If your income is less than $15,705, you shouldn’t have to pay any income tax. You should still file your taxes, however, because all kinds of federal and provincial programs, such as the GST/HST credit, are based on your income as reported on your income tax return.

In BC, you are also eligible to claim a basic personal amount of $12,580. There are additional amounts for seniors, or if you are disabled, or care for a disabled person.


A deduction reduces your taxable income, lowering the amount that income tax will be based on. The CRA provides detailed information on both federal and province-/territory-specific deductions. Below are some of the most common deductions, but there may be others you qualify for, so you should always speak with a financial tax expert about your specific situation. (You can also call the CRA at 1-800-959-8281.)

Nonrefundable tax credits reduce the amount of tax you have to pay, but you are only eligible to claim them if you owe taxes. In other words, you need to have earned some kind of income. For nonrefundable tax credits, you can claim enough to reduce your taxes to zero, but you won’t get the excess as a refund.
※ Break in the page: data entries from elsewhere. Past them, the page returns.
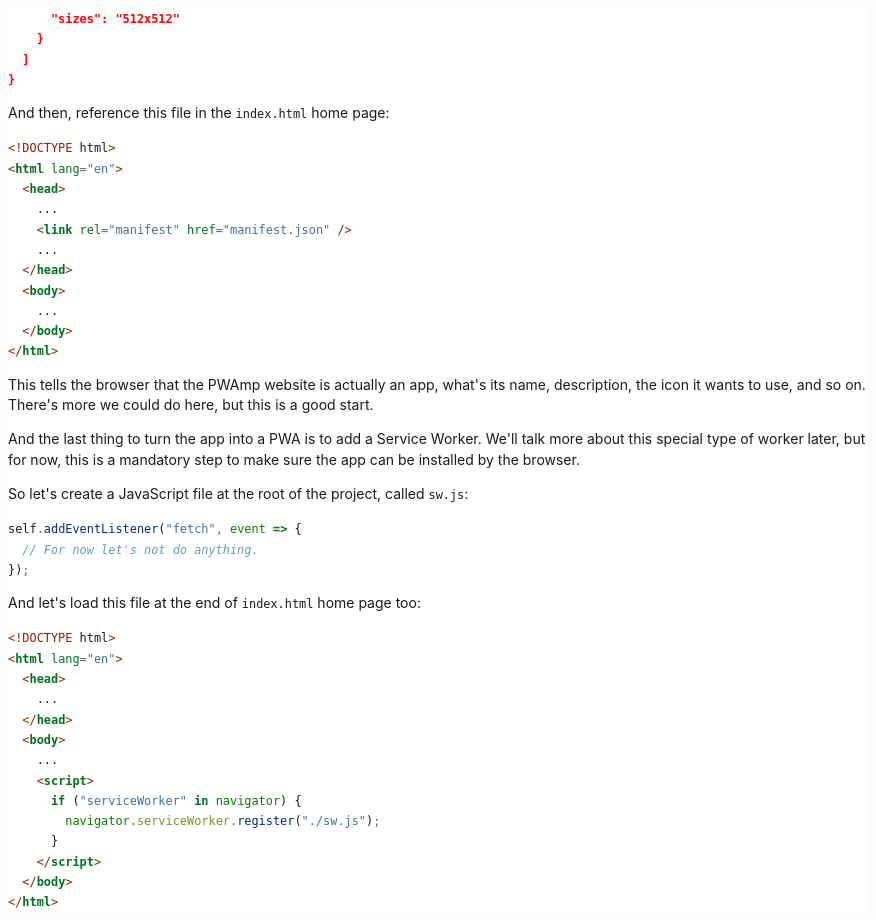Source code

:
 ```json
      "sizes": "512x512"
    }
  ]
}
```

And then, reference this file in the `index.html` home page:

```html
<!DOCTYPE html>
<html lang="en">
  <head>
    ...
    <link rel="manifest" href="manifest.json" />
    ...
  </head>
  <body>
    ...
  </body>
</html>
```

This tells the browser that the PWAmp website is actually an app, what's its name, description, the icon it wants to use, and so on. There's more we could do here, but this is a good start.

And the last thing to turn the app into a PWA is to add a Service Worker. We'll talk more about this special type of worker later, but for now, this is a mandatory step to make sure the app can be installed by the browser.

So let's create a JavaScript file at the root of the project, called `sw.js`:

```javascript
self.addEventListener("fetch", event => {
  // For now let's not do anything.
});
```

And let's load this file at the end of `index.html` home page too:

```html
<!DOCTYPE html>
<html lang="en">
  <head>
    ...
  </head>
  <body>
    ...
    <script>
      if ("serviceWorker" in navigator) {
        navigator.serviceWorker.register("./sw.js");
      }
    </script>
  </body>
</html>
```
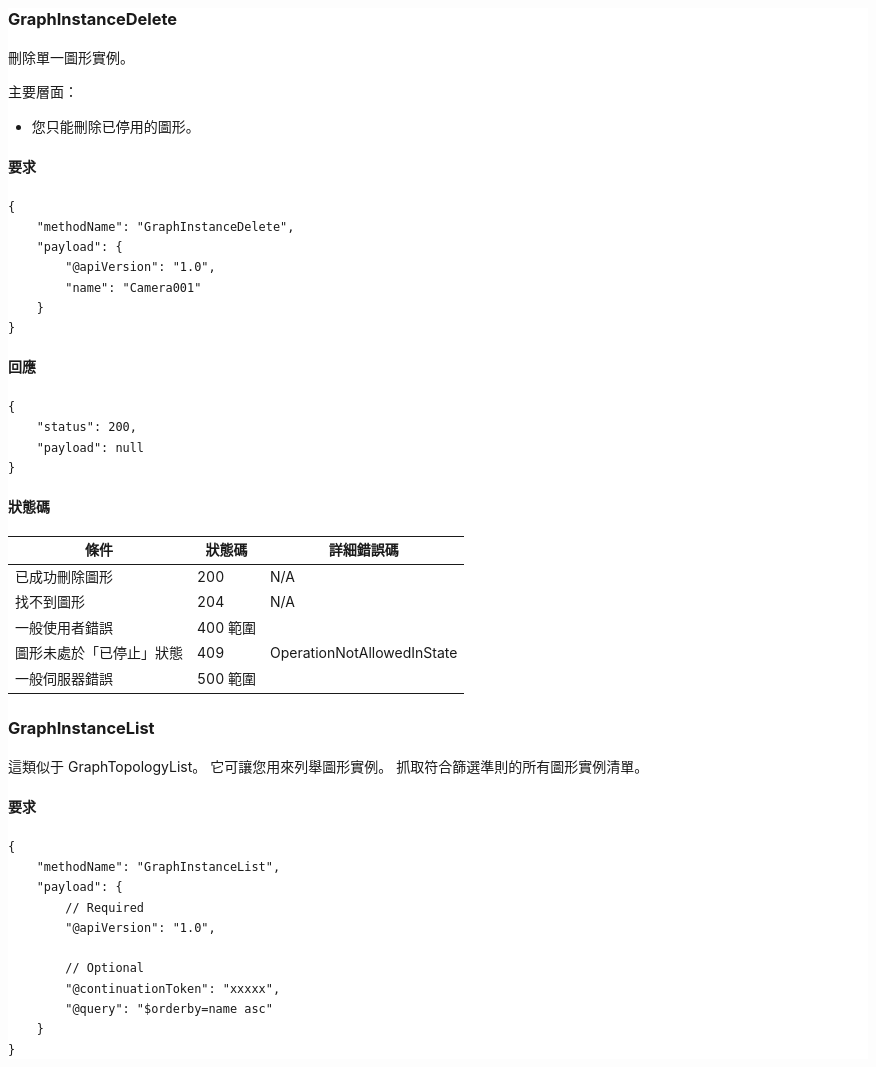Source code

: ### <a name="graphinstancedelete"></a>GraphInstanceDelete

刪除單一圖形實例。

主要層面：

* 您只能刪除已停用的圖形。

#### <a name="request"></a>要求

```
{
    "methodName": "GraphInstanceDelete",
    "payload": {
        "@apiVersion": "1.0",
        "name": "Camera001"
    }
}
```

#### <a name="response"></a>回應

```
{
    "status": 200,
    "payload": null
}
```

#### <a name="status-codes"></a>狀態碼

| 條件 | 狀態碼 | 詳細錯誤碼 |
|--|--|--|
| 已成功刪除圖形 | 200 | N/A |
| 找不到圖形 | 204 | N/A |
| 一般使用者錯誤 | 400 範圍 |  |
| 圖形未處於「已停止」狀態 | 409 | OperationNotAllowedInState |
| 一般伺服器錯誤 | 500 範圍 |  |

### <a name="graphinstancelist"></a>GraphInstanceList

這類似于 GraphTopologyList。 它可讓您用來列舉圖形實例。
抓取符合篩選準則的所有圖形實例清單。

#### <a name="request"></a>要求

```
{
    "methodName": "GraphInstanceList",
    "payload": {
        // Required
        "@apiVersion": "1.0",
        
        // Optional
        "@continuationToken": "xxxxx",    
        "@query": "$orderby=name asc"
    }
}
```
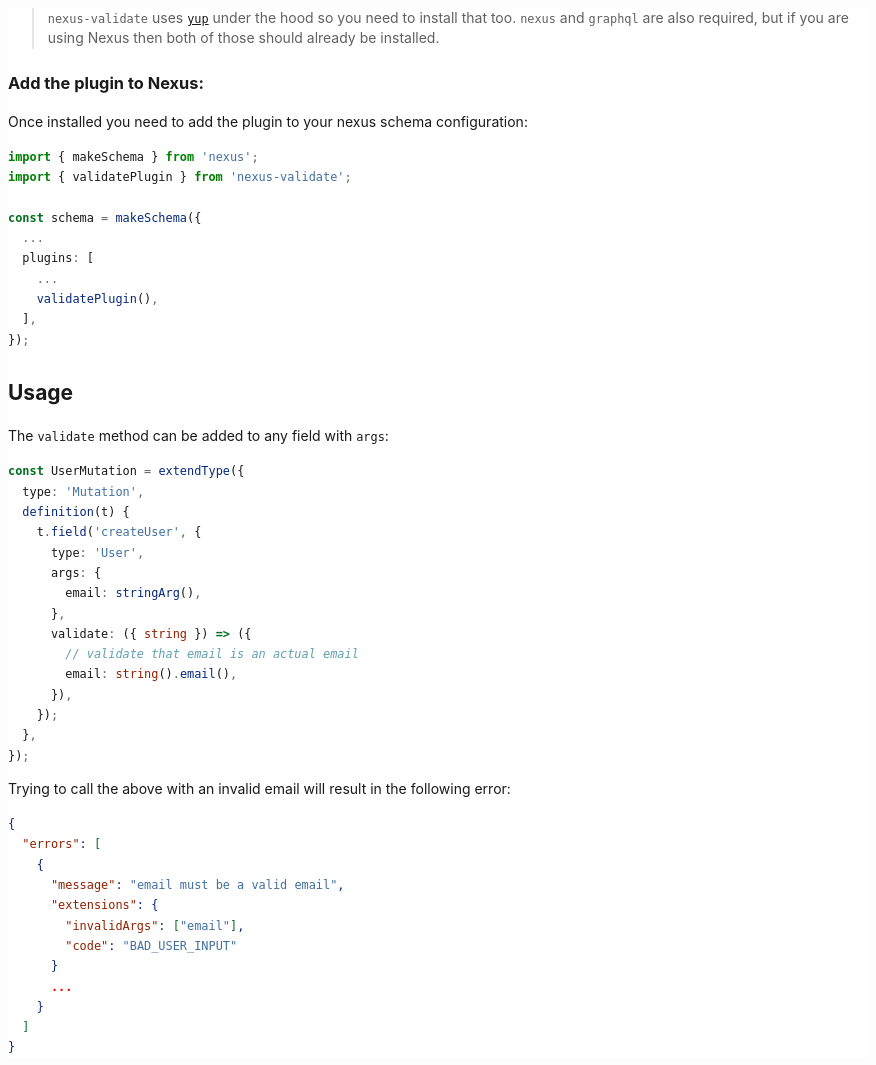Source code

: > `nexus-validate` uses [`yup`](https://github.com/jquense/yup) under the hood so you need to install that too. `nexus` and `graphql` are also required, but if you are using Nexus then both of those should already be installed.

### Add the plugin to Nexus:

Once installed you need to add the plugin to your nexus schema configuration:

```ts
import { makeSchema } from 'nexus';
import { validatePlugin } from 'nexus-validate';

const schema = makeSchema({
  ...
  plugins: [
    ...
    validatePlugin(),
  ],
});
```

## Usage

The `validate` method can be added to any field with `args`:

```ts
const UserMutation = extendType({
  type: 'Mutation',
  definition(t) {
    t.field('createUser', {
      type: 'User',
      args: {
        email: stringArg(),
      },
      validate: ({ string }) => ({
        // validate that email is an actual email
        email: string().email(),
      }),
    });
  },
});
```

Trying to call the above with an invalid email will result in the following error:

```json
{
  "errors": [
    {
      "message": "email must be a valid email",
      "extensions": {
        "invalidArgs": ["email"],
        "code": "BAD_USER_INPUT"
      }
      ...
    }
  ]
}
```
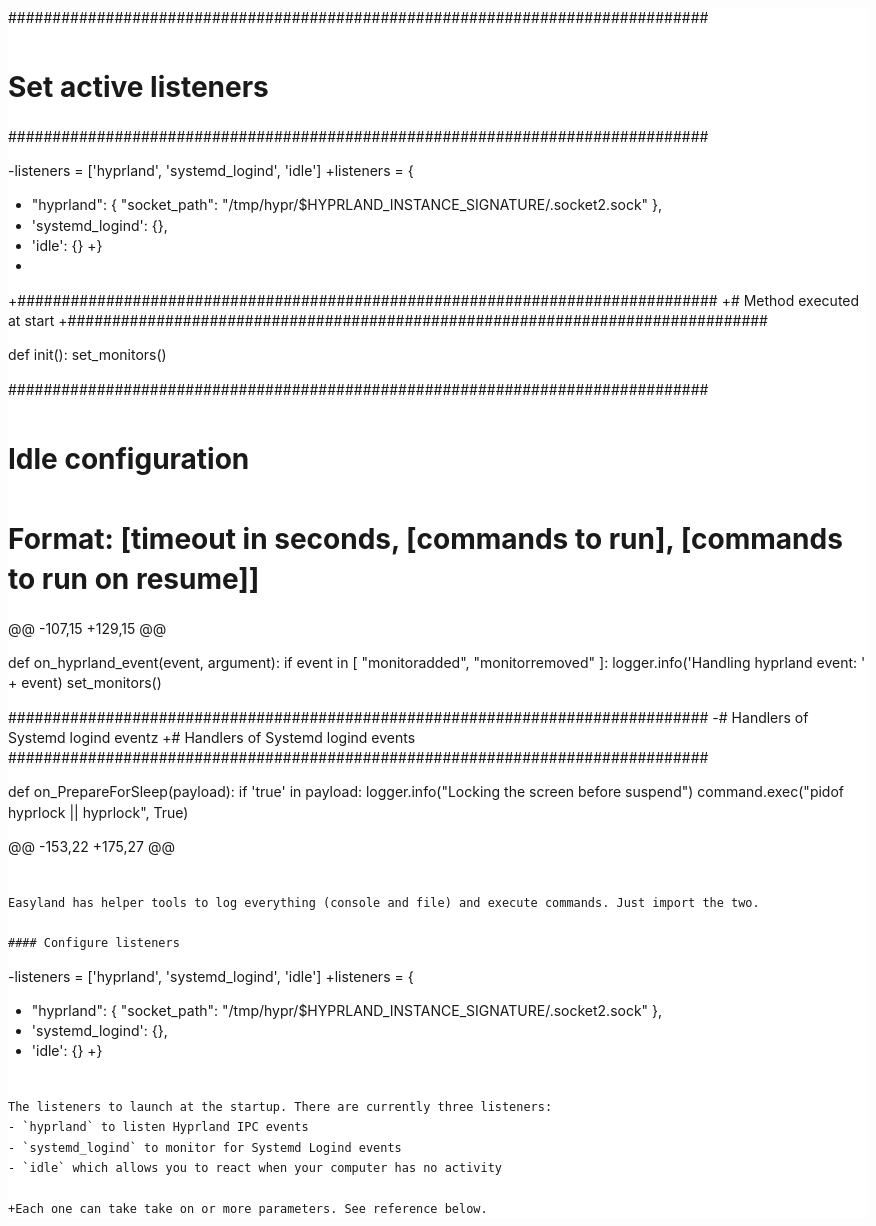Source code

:  ###############################################################################
 # Set active listeners
 ###############################################################################
 
-listeners = ['hyprland', 'systemd_logind', 'idle']
+listeners = {
+    "hyprland": { "socket_path": "/tmp/hypr/$HYPRLAND_INSTANCE_SIGNATURE/.socket2.sock" },
+    'systemd_logind': {},
+    'idle': {}
+}
+
+###############################################################################
+# Method executed at start 
+###############################################################################
 
 def init():
     set_monitors()
 
 ###############################################################################
 # Idle configuration
 # Format: [timeout in seconds, [commands to run], [commands to run on resume]]
@@ -107,15 +129,15 @@
 
 def on_hyprland_event(event, argument):
     if event in [ "monitoradded", "monitorremoved" ]:
         logger.info('Handling hyprland event: ' + event)
         set_monitors()
 
 ###############################################################################
-# Handlers of Systemd logind eventz
+# Handlers of Systemd logind events
 ###############################################################################
 
 def on_PrepareForSleep(payload):
     if 'true' in payload:
         logger.info("Locking the screen before suspend")
         command.exec("pidof hyprlock || hyprlock", True)
 
@@ -153,22 +175,27 @@
 ```
 
 Easyland has helper tools to log everything (console and file) and execute commands. Just import the two. 
 
 #### Configure listeners
 
 ```
-listeners = ['hyprland', 'systemd_logind', 'idle']
+listeners = {
+    "hyprland": { "socket_path": "/tmp/hypr/$HYPRLAND_INSTANCE_SIGNATURE/.socket2.sock" },
+    'systemd_logind': {},
+    'idle': {}
+}
 ```
 
 The listeners to launch at the startup. There are currently three listeners: 
 - `hyprland` to listen Hyprland IPC events
 - `systemd_logind` to monitor for Systemd Logind events
 - `idle` which allows you to react when your computer has no activity
 
+Each one can take take on or more parameters. See reference below.
 ```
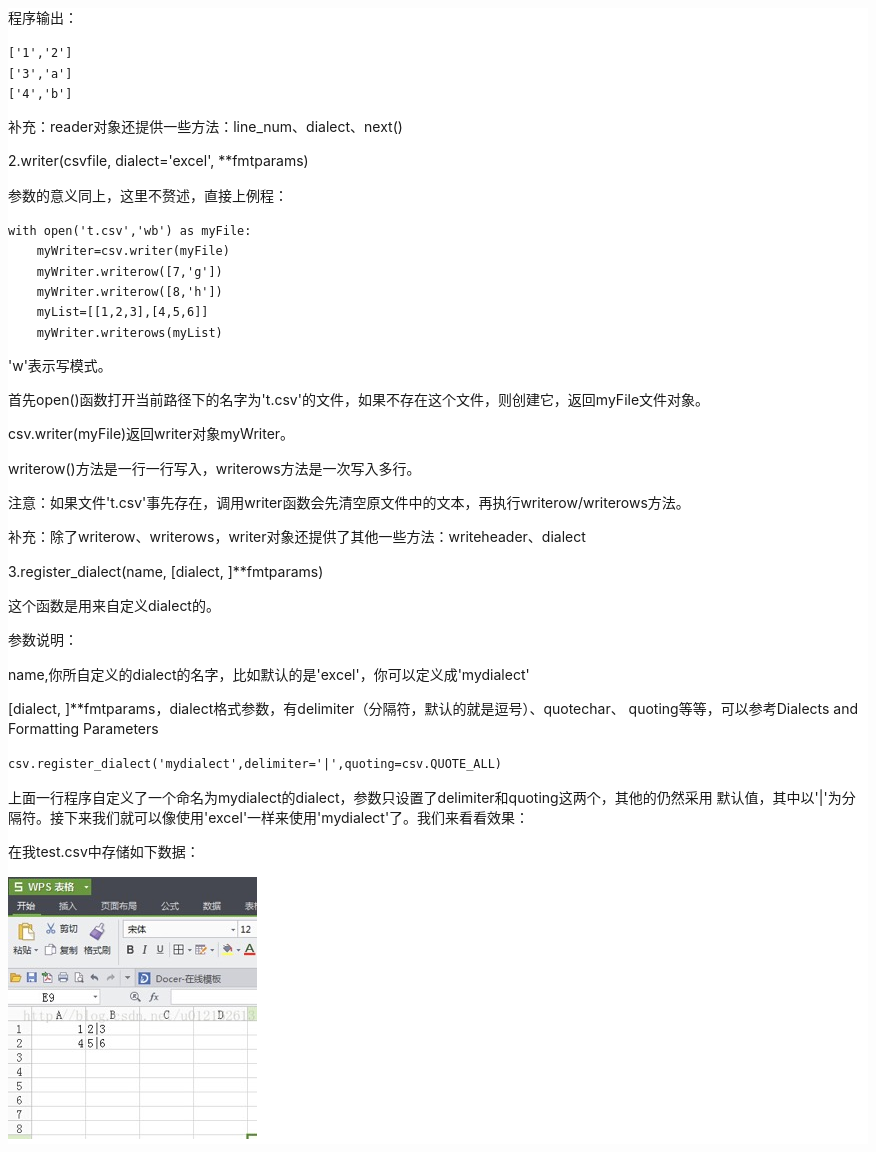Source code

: 程序输出：
```
['1','2'] 
['3','a'] 
['4','b']
```

补充：reader对象还提供一些方法：line_num、dialect、next()

2.writer(csvfile, dialect='excel', **fmtparams)

参数的意义同上，这里不赘述，直接上例程：
```
with open('t.csv','wb') as myFile:      
    myWriter=csv.writer(myFile)  
    myWriter.writerow([7,'g'])  
    myWriter.writerow([8,'h'])  
    myList=[[1,2,3],[4,5,6]]  
    myWriter.writerows(myList)  
```
'w'表示写模式。

首先open()函数打开当前路径下的名字为't.csv'的文件，如果不存在这个文件，则创建它，返回myFile文件对象。

csv.writer(myFile)返回writer对象myWriter。

writerow()方法是一行一行写入，writerows方法是一次写入多行。

注意：如果文件't.csv'事先存在，调用writer函数会先清空原文件中的文本，再执行writerow/writerows方法。

补充：除了writerow、writerows，writer对象还提供了其他一些方法：writeheader、dialect

3.register_dialect(name, [dialect, ]**fmtparams)

这个函数是用来自定义dialect的。

参数说明：

name,你所自定义的dialect的名字，比如默认的是'excel'，你可以定义成'mydialect'

[dialect, ]**fmtparams，dialect格式参数，有delimiter（分隔符，默认的就是逗号）、quotechar、
quoting等等，可以参考Dialects and Formatting Parameters

`csv.register_dialect('mydialect',delimiter='|',quoting=csv.QUOTE_ALL)`  

上面一行程序自定义了一个命名为mydialect的dialect，参数只设置了delimiter和quoting这两个，其他的仍然采用
默认值，其中以'|'为分隔符。接下来我们就可以像使用'excel'一样来使用'mydialect'了。我们来看看效果：

在我test.csv中存储如下数据：

![2017-03-11-python中的csv模块的使用图片2.png](https://github.com/muyalei/muyalei.github.io/blob/gh-pages/img/2017-03-11-python%E4%B8%AD%E7%9A%84csv%E6%A8%A1%E5%9D%97%E7%9A%84%E4%BD%BF%E7%94%A8%E5%9B%BE%E7%89%872.png)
So, if you owe $4,000 in taxes, but you have $4,500 in nonrefundable tax credits, you can claim $4,000, but you won’t get $500 as a refund. In some circumstances, such as tax credits for tuition, student loan interest, and donations, your remaining unused credits can be carried forward to future years.

The most common federal nonrefundable tax credits are things like the basic personal amount, medical expenses, and charitable or political donations. British Columbia has a number of additional tax credits for its residents on top of the basic personal amount. For example, if you are a volunteer firefighter or a search and rescue volunteer, you may be eligible to claim an exemption. You may be eligible to claim a BC logging or mining credit, Farmers’ Food Donation Tax Credit, British Columbia Home Renovation Tax Credit for Seniors and Persons with Disabilities, unused tuition credits, or other credits for medical expenses and political donations.

Frequently asked questions

BC tax brackets are added to federal tax brackets to determine the total amount of income tax you’ll pay. For 2024, the highest combined marginal tax rate is 53.5% on every dollar you make over $252,752. The lowest marginal tax rate is 20.06% on the first $47,937 you make.

Yes, BC tax brackets are incremental. The more you earn, the more tax you pay on that additional income. Incremental tax brackets mean that those who earn more pay a higher percentage of their income to the Canada Revenue Agency (CRA). A uniform tax rate would mean that everyone, no matter their income, paid the same percentage. That leads to high-income earners paying a relatively small amount.

To know what tax bracket you’re in, consult the chart above or look on the CRA website.

BC tax brackets may change annually. Stay up to date by visiting the CRA website.

Along with your federal tax, BC tax is owed by April 30.